A entrada no euro foi vista com reticências pela população, é certo, mas há um argumento que promete convencer: estar no euro afasta os perigos de a Letónia ver a influência soviética ganhar força dentro de portas. “Não precisamos de uma babysitter para negociar com a Europa”, ironiza o primeiro-ministro, quando questionado sobre o problema da Ucrânia, que falhou a integração europeia muito por força da influência do regime de Putin. A Letónia promete também não ser um parceiro “silencioso” da zona euro, e Dombrovskis é mesmo apontado como um dos possíveis nomes para presidente da Comissão Europeia. Na Letónia, eurobonds ou união bancária são temas sensíveis. E nem o apelo do presidente da CE, Durão Barroso, para que a união bancária seja formalizada antes de Maio, chega para convencer. Essa união não é possível, acredita o Governo da Letónia, enquanto os países não tiverem uma disciplina fiscal e orçamental mais similar. Para um país onde os sacrifícios foram tantos e tão rápidos, olha-se para Portugal com algum moralismo. “Têm que perceber que têm que fazer o seu trabalho de casa como nós fizemos o nosso e cumprir as regras”, diz o ministro das Finanças, Andris Vilks.

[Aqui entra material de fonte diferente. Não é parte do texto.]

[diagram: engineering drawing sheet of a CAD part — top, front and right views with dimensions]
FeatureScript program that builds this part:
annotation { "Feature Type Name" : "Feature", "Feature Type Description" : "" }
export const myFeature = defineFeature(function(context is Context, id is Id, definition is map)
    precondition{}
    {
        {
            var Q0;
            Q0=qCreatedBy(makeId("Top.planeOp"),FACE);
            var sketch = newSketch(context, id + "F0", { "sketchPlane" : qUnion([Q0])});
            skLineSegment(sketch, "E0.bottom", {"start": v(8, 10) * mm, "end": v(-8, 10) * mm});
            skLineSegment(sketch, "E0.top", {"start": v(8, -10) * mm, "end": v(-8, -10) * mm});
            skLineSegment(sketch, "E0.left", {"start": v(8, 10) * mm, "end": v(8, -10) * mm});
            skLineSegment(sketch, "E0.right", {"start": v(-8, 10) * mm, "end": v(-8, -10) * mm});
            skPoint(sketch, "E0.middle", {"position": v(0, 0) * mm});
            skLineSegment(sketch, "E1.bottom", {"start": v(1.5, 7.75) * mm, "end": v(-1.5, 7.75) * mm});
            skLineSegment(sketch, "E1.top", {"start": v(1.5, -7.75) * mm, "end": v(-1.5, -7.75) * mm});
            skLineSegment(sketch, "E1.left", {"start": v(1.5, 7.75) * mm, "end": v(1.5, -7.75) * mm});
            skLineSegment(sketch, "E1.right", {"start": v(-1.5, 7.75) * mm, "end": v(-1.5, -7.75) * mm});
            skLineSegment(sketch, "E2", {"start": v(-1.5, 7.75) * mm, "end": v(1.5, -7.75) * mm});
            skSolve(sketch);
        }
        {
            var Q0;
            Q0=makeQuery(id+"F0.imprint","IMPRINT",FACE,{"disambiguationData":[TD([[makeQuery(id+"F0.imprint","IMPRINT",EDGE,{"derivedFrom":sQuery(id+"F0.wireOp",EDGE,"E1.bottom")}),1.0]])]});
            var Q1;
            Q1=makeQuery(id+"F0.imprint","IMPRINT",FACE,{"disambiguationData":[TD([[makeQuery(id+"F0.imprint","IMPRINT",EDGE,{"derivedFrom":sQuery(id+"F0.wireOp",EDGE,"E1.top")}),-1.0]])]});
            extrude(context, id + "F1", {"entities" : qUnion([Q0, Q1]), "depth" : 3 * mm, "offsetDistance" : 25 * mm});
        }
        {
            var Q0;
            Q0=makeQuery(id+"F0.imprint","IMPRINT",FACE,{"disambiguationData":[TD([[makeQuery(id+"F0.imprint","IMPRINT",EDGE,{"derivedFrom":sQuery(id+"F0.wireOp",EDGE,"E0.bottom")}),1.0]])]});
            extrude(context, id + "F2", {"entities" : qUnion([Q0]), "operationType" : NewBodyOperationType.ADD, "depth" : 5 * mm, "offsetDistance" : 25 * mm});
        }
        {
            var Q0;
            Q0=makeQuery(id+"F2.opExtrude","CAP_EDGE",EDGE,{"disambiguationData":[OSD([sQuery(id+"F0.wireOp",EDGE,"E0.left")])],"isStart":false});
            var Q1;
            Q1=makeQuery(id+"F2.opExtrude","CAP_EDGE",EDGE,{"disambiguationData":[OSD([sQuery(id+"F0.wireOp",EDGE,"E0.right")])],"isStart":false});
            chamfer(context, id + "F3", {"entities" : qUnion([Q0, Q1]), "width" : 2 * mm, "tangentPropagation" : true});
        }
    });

E quanto mais depressa essas regras forem cumpridas, melhor, garante o primeiro-ministro. “Temos um ditado: se tivermos que matar o gato, é melhor que o façamos num golpe do que em cinco.” Para Durão Barroso, que esteve em Riga na cerimónia de adesão ao euro, a Letónia é a prova de que os países que levam a cabo rigorosos programas de ajustamento podem “sair da crise mais fortes” e a prova de que é legítimo ter confiança no euro. Também Herman Van Rompuy, presidente do Conselho Europeu, acredita que a Letónia se juntou a uma “zona euro mais forte” e que a sua adesão mostra ao mundo a “vitalidade” da moeda única.